Nadeau’s wife, Pauline, said the family had owned the York County property for 10 years. They had heard rumors that a soldier’s grave was in the area, but no one knew exactly where it was or in what war he had fought.
Nadeau’s backhoe found the site when it pulled up what turned out to be a man’s leg bone.
The Nadeaus notified the local police, who in turn called Maine State Police and the Medical Examiner’s Office.
They excavated the rest of the body and found an oval medallion in mint condition, about 3 by 6 inches, inscribed with the name Charles Kimball and his birth date. A few days later, another body turned up, along with part of a casket and some lead lining.

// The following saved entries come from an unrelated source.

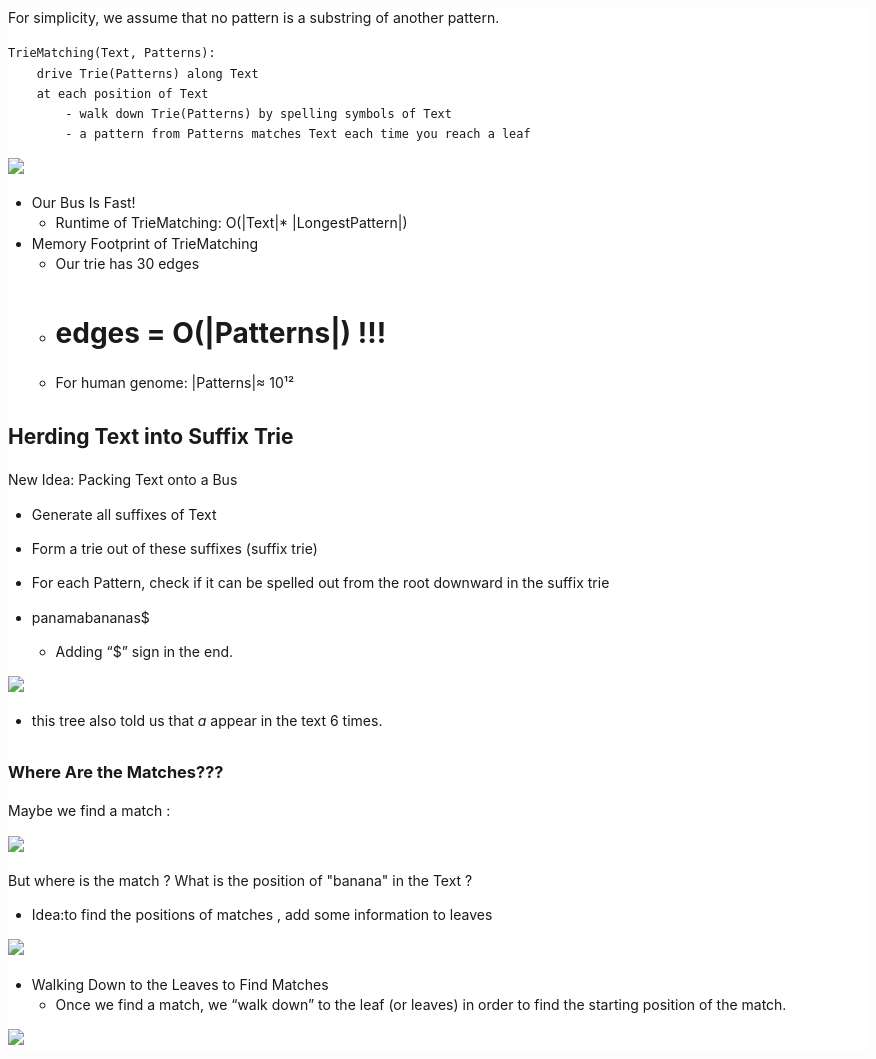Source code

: For simplicity, we assume that no pattern is a substring of another pattern.

```
TrieMatching(Text, Patterns):
    drive Trie(Patterns) along Text
    at each position of Text
        - walk down Trie(Patterns) by spelling symbols of Text
        - a pattern from Patterns matches Text each time you reach a leaf
```

![](../imgs/algorithm_string_trie_pattern_match.png)

- Our Bus Is Fast!
    - Runtime of TrieMatching: O(|Text|\* |LongestPattern|)
- Memory Footprint of TrieMatching
    - Our trie has 30 edges
    - # edges = O(|Patterns|) !!!
    - For human genome: |Patterns|≈ 10¹²  

<h2 id="38728a7876efba9de4422511579b2ddd"></h2>

## Herding Text into Suffix Trie

New Idea: Packing Text onto a Bus

- Generate all suffixes of Text
- Form a trie out of these suffixes (suffix trie)
- For each Pattern, check if it can be spelled out from the root downward in the suffix trie

- panamabananas$
    - Adding “$” sign in the end. 

![](../imgs/algorithm_string_trie_text.png)

- this tree also told us that *a* appear in the text 6 times.

<h2 id="e7849ccbb64da45c5b8246d6f100af54"></h2>

### Where Are the Matches???

Maybe we find a match :

![](../imgs/algorithm_string_trie_match_banana.png)

But where is the match ? What is the position of "banana" in the Text ?

- Idea:to find the positions of matches , add some information to leaves

![](../imgs/algorithm_string_suffix_trie_text.png)

- Walking Down to the Leaves to Find Matches
    - Once we find a match, we “walk down” to the leaf (or leaves) in order to find the starting position of the match.

![](../imgs/algorithm_string_suffix_trie_ana.png)
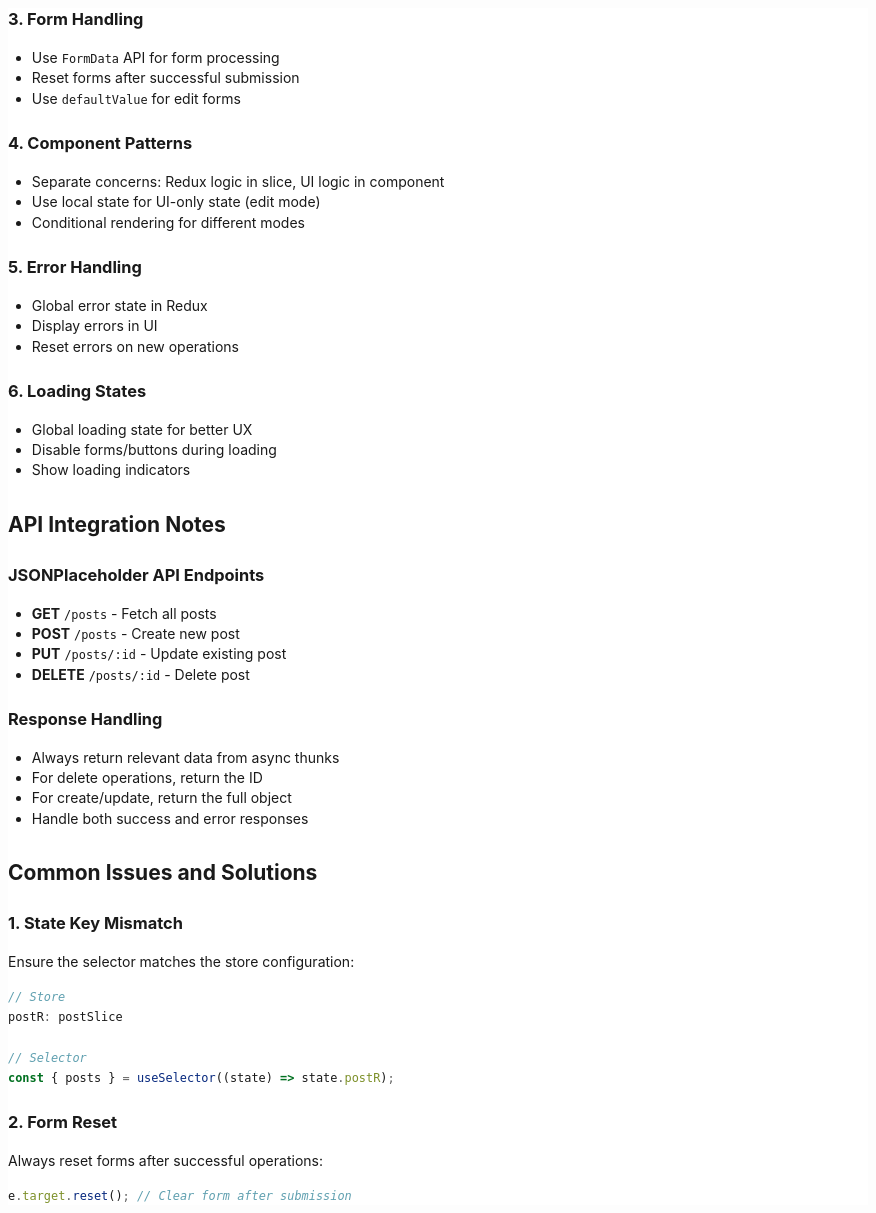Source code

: ### 3. Form Handling
- Use `FormData` API for form processing
- Reset forms after successful submission
- Use `defaultValue` for edit forms

### 4. Component Patterns
- Separate concerns: Redux logic in slice, UI logic in component
- Use local state for UI-only state (edit mode)
- Conditional rendering for different modes

### 5. Error Handling
- Global error state in Redux
- Display errors in UI
- Reset errors on new operations

### 6. Loading States
- Global loading state for better UX
- Disable forms/buttons during loading
- Show loading indicators

## API Integration Notes

### JSONPlaceholder API Endpoints
- **GET** `/posts` - Fetch all posts
- **POST** `/posts` - Create new post
- **PUT** `/posts/:id` - Update existing post
- **DELETE** `/posts/:id` - Delete post

### Response Handling
- Always return relevant data from async thunks
- For delete operations, return the ID
- For create/update, return the full object
- Handle both success and error responses

## Common Issues and Solutions

### 1. State Key Mismatch
Ensure the selector matches the store configuration:
```javascript
// Store
postR: postSlice

// Selector
const { posts } = useSelector((state) => state.postR);
```

### 2. Form Reset
Always reset forms after successful operations:
```javascript
e.target.reset(); // Clear form after submission
```
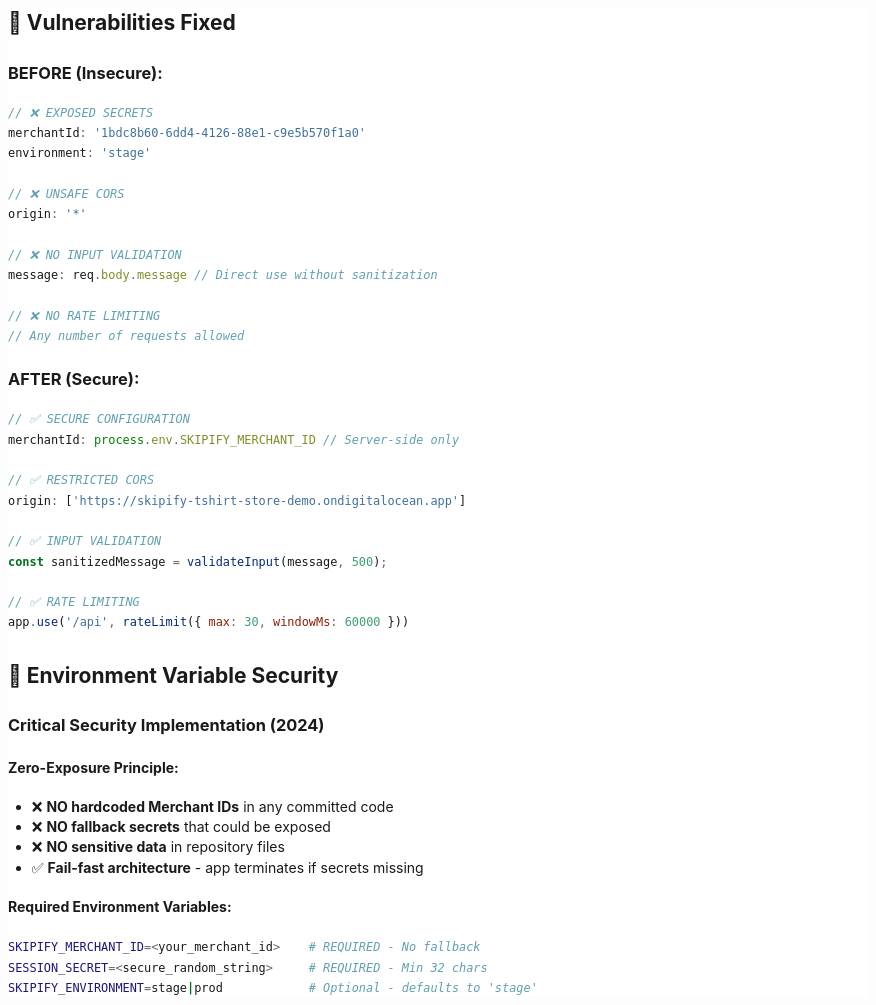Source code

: ## 🚫 Vulnerabilities Fixed

### **BEFORE (Insecure):**
```javascript
// ❌ EXPOSED SECRETS
merchantId: '1bdc8b60-6dd4-4126-88e1-c9e5b570f1a0'
environment: 'stage'

// ❌ UNSAFE CORS
origin: '*'

// ❌ NO INPUT VALIDATION
message: req.body.message // Direct use without sanitization

// ❌ NO RATE LIMITING
// Any number of requests allowed
```

### **AFTER (Secure):**
```javascript
// ✅ SECURE CONFIGURATION
merchantId: process.env.SKIPIFY_MERCHANT_ID // Server-side only

// ✅ RESTRICTED CORS
origin: ['https://skipify-tshirt-store-demo.ondigitalocean.app']

// ✅ INPUT VALIDATION
const sanitizedMessage = validateInput(message, 500);

// ✅ RATE LIMITING
app.use('/api', rateLimit({ max: 30, windowMs: 60000 }))
```

## 🔐 Environment Variable Security

### **Critical Security Implementation (2024)**

#### **Zero-Exposure Principle:**
- ❌ **NO hardcoded Merchant IDs** in any committed code
- ❌ **NO fallback secrets** that could be exposed
- ❌ **NO sensitive data** in repository files
- ✅ **Fail-fast architecture** - app terminates if secrets missing

#### **Required Environment Variables:**
```bash
SKIPIFY_MERCHANT_ID=<your_merchant_id>    # REQUIRED - No fallback
SESSION_SECRET=<secure_random_string>     # REQUIRED - Min 32 chars
SKIPIFY_ENVIRONMENT=stage|prod            # Optional - defaults to 'stage'
```
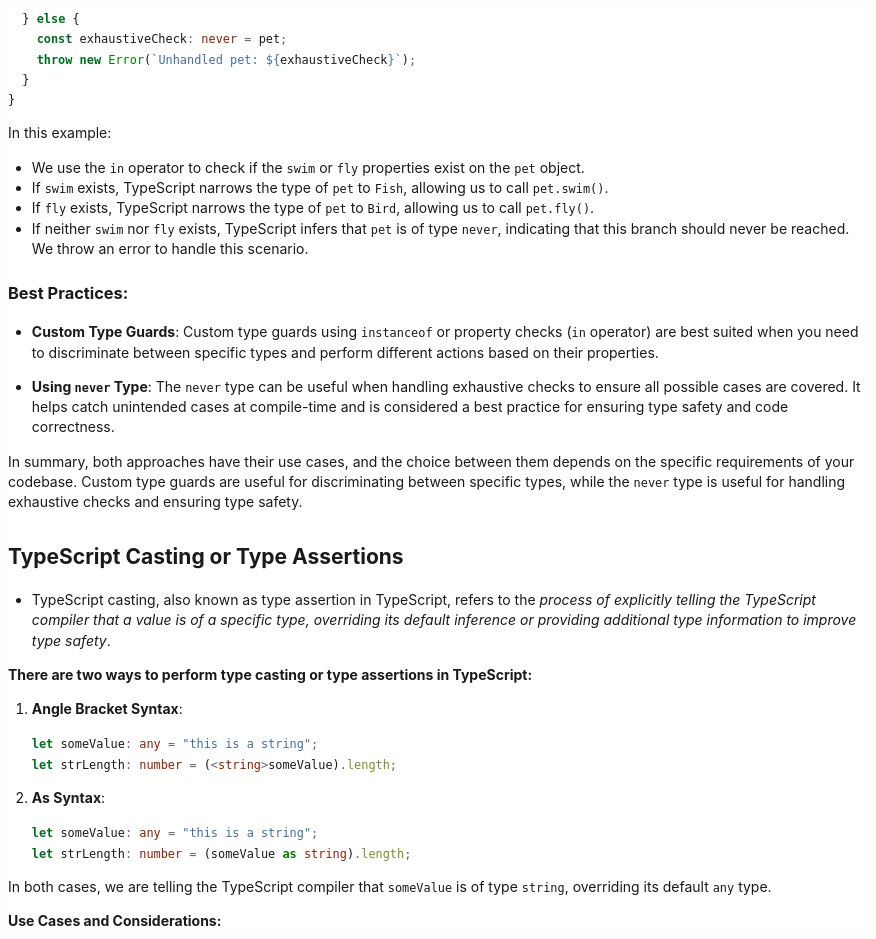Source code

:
 ```typescript
  } else {
    const exhaustiveCheck: never = pet;
    throw new Error(`Unhandled pet: ${exhaustiveCheck}`);
  }
}
```

In this example:

- We use the `in` operator to check if the `swim` or `fly` properties exist on the `pet` object.
- If `swim` exists, TypeScript narrows the type of `pet` to `Fish`, allowing us to call `pet.swim()`.
- If `fly` exists, TypeScript narrows the type of `pet` to `Bird`, allowing us to call `pet.fly()`.
- If neither `swim` nor `fly` exists, TypeScript infers that `pet` is of type `never`, indicating that this branch should never be reached. We throw an error to handle this scenario.

### Best Practices:

- **Custom Type Guards**:
  Custom type guards using `instanceof` or property checks (`in` operator) are best suited when you need to discriminate between specific types and perform different actions based on their properties.

- **Using `never` Type**: The `never` type can be useful when handling exhaustive checks to ensure all possible cases are covered. It helps catch unintended cases at compile-time and is considered a best practice for ensuring type safety and code correctness.

In summary, both approaches have their use cases, and the choice between them depends on the specific requirements of your codebase. Custom type guards are useful for discriminating between specific types, while the `never` type is useful for handling exhaustive checks and ensuring type safety.

## TypeScript Casting or Type Assertions

- TypeScript casting, also known as type assertion in TypeScript, refers to the _process of explicitly telling the TypeScript compiler that a value is of a specific type, overriding its default inference or providing additional type information to improve type safety_.

**There are two ways to perform type casting or type assertions in TypeScript:**

1. **Angle Bracket Syntax**:

   ```typescript
   let someValue: any = "this is a string";
   let strLength: number = (<string>someValue).length;
   ```

2. **As Syntax**:
   ```typescript
   let someValue: any = "this is a string";
   let strLength: number = (someValue as string).length;
   ```

In both cases, we are telling the TypeScript compiler that `someValue` is of type `string`, overriding its default `any` type.

**Use Cases and Considerations:**
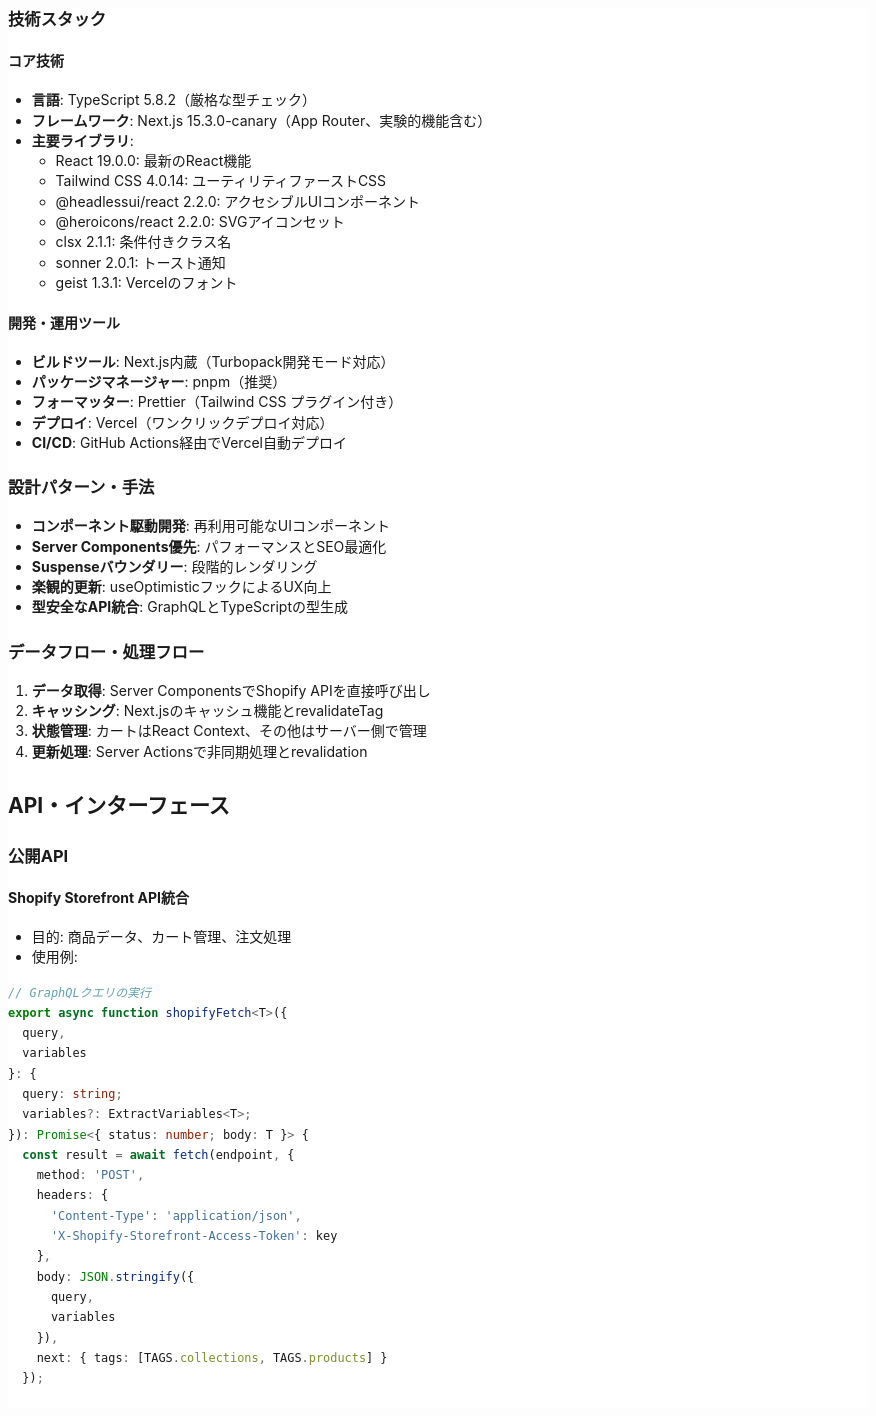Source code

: ### 技術スタック
#### コア技術
- **言語**: TypeScript 5.8.2（厳格な型チェック）
- **フレームワーク**: Next.js 15.3.0-canary（App Router、実験的機能含む）
- **主要ライブラリ**: 
  - React 19.0.0: 最新のReact機能
  - Tailwind CSS 4.0.14: ユーティリティファーストCSS
  - @headlessui/react 2.2.0: アクセシブルUIコンポーネント
  - @heroicons/react 2.2.0: SVGアイコンセット
  - clsx 2.1.1: 条件付きクラス名
  - sonner 2.0.1: トースト通知
  - geist 1.3.1: Vercelのフォント

#### 開発・運用ツール
- **ビルドツール**: Next.js内蔵（Turbopack開発モード対応）
- **パッケージマネージャー**: pnpm（推奨）
- **フォーマッター**: Prettier（Tailwind CSS プラグイン付き）
- **デプロイ**: Vercel（ワンクリックデプロイ対応）
- **CI/CD**: GitHub Actions経由でVercel自動デプロイ

### 設計パターン・手法
- **コンポーネント駆動開発**: 再利用可能なUIコンポーネント
- **Server Components優先**: パフォーマンスとSEO最適化
- **Suspenseバウンダリー**: 段階的レンダリング
- **楽観的更新**: useOptimisticフックによるUX向上
- **型安全なAPI統合**: GraphQLとTypeScriptの型生成

### データフロー・処理フロー
1. **データ取得**: Server ComponentsでShopify APIを直接呼び出し
2. **キャッシング**: Next.jsのキャッシュ機能とrevalidateTag
3. **状態管理**: カートはReact Context、その他はサーバー側で管理
4. **更新処理**: Server Actionsで非同期処理とrevalidation

## API・インターフェース
### 公開API
#### Shopify Storefront API統合
- 目的: 商品データ、カート管理、注文処理
- 使用例:
```typescript
// GraphQLクエリの実行
export async function shopifyFetch<T>({
  query,
  variables
}: {
  query: string;
  variables?: ExtractVariables<T>;
}): Promise<{ status: number; body: T }> {
  const result = await fetch(endpoint, {
    method: 'POST',
    headers: {
      'Content-Type': 'application/json',
      'X-Shopify-Storefront-Access-Token': key
    },
    body: JSON.stringify({
      query,
      variables
    }),
    next: { tags: [TAGS.collections, TAGS.products] }
  });
  
```
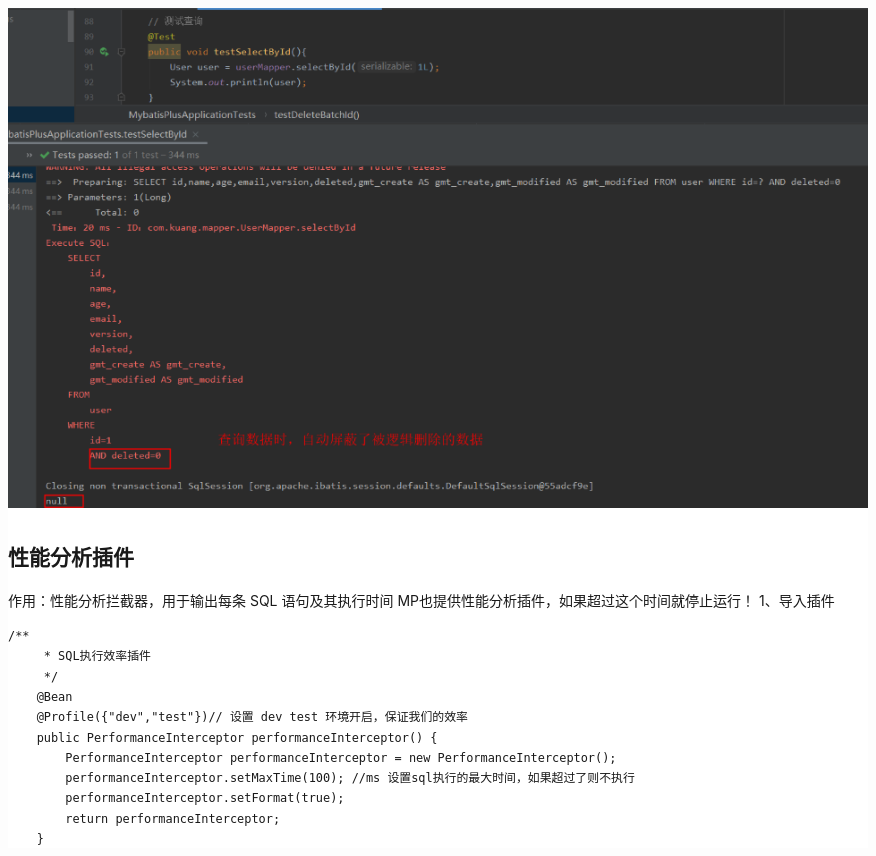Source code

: ![](imgs/3f958272d32e4d779f84fbe095e9f15a.png)



## 性能分析插件

作用：性能分析拦截器，用于输出每条 SQL 语句及其执行时间
MP也提供性能分析插件，如果超过这个时间就停止运行！
1、导入插件

```
/**
     * SQL执行效率插件
     */
    @Bean
    @Profile({"dev","test"})// 设置 dev test 环境开启，保证我们的效率
    public PerformanceInterceptor performanceInterceptor() {
        PerformanceInterceptor performanceInterceptor = new PerformanceInterceptor();
        performanceInterceptor.setMaxTime(100); //ms 设置sql执行的最大时间，如果超过了则不执行
        performanceInterceptor.setFormat(true);
        return performanceInterceptor;
    }
```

The Medical Examiner’s Office returned and removed the additional remains, covered the area with a tarp and some soil and told Nadeau to stop digging.
Lyman Code Enforcement Officer Mike Polakewich believes that because the bones were near an old foundation, the house there probably burned in wildfires that swept through the area in 1947, destroying wooden grave markers as well as the family homestead.
Additional research revealed that an old family cemetery was indeed on the site. It included burial sites of Gibbens Kimball, a soldier in the War of 1812, his wife and other Kimball family members.
Local officials and the Nadeaus have agreed to rebury the remains in the same location this spring after the snow melts. The town will maintain the site.
Ron Stewart, the commander of the local American Legion post, is working with the Veterans Administration to get a marker for Gibbens Kimball.
Pauline Nadeau said she and her husband planned to rebury the remains, put up a marker and have a minister come say a few words.
“If they fight for us, then they deserve our respect forever,” she said.